● Task instructions: Repeat the entries below word for word, though any picture in them should be dropped.

Extracted page text data:
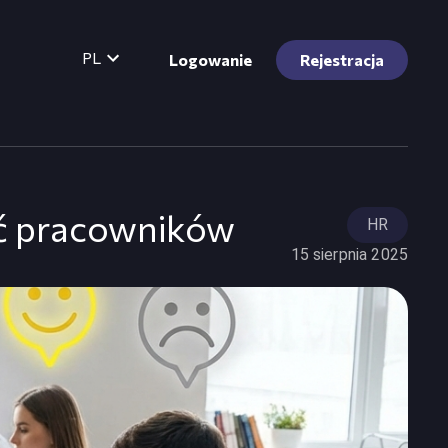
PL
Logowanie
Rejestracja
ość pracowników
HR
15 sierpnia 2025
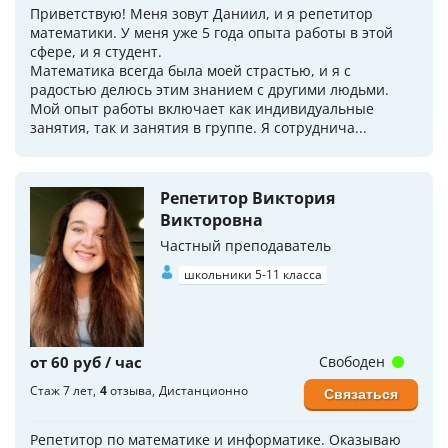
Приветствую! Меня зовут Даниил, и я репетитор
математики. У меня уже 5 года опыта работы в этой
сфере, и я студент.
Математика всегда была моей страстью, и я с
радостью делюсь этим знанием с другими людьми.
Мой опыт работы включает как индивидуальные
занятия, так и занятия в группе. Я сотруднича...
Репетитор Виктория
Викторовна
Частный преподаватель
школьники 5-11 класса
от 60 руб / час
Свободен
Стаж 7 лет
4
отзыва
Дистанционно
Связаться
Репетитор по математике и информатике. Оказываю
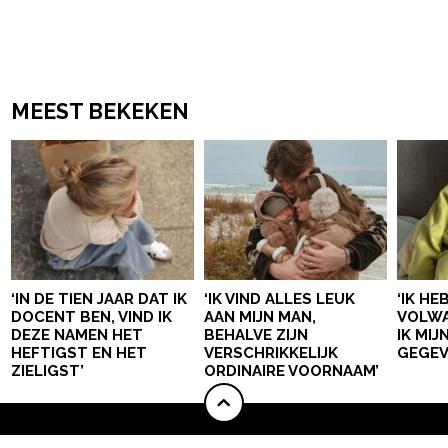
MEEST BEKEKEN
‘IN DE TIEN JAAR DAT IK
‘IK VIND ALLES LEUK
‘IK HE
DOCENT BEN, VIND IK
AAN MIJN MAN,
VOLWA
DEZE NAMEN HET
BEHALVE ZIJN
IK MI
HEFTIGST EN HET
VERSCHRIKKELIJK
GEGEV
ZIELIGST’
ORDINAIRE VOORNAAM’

● Your solution:
PL
Logowanie
Rejestracja
ość pracowników
HR
15 sierpnia 2025
Приветствую! Меня зовут Даниил, и я репетитор
математики. У меня уже 5 года опыта работы в этой
сфере, и я студент.
Математика всегда была моей страстью, и я с
радостью делюсь этим знанием с другими людьми.
Мой опыт работы включает как индивидуальные
занятия, так и занятия в группе. Я сотруднича...
Репетитор Виктория
Викторовна
Частный преподаватель
школьники 5-11 класса
от 60 руб / час
Свободен
Стаж 7 лет
4
отзыва
Дистанционно
Связаться
Репетитор по математике и информатике. Оказываю
MEEST BEKEKEN
‘IN DE TIEN JAAR DAT IK
‘IK VIND ALLES LEUK
‘IK HE
DOCENT BEN, VIND IK
AAN MIJN MAN,
VOLWA
DEZE NAMEN HET
BEHALVE ZIJN
IK MI
HEFTIGST EN HET
VERSCHRIKKELIJK
GEGEV
ZIELIGST’
ORDINAIRE VOORNAAM’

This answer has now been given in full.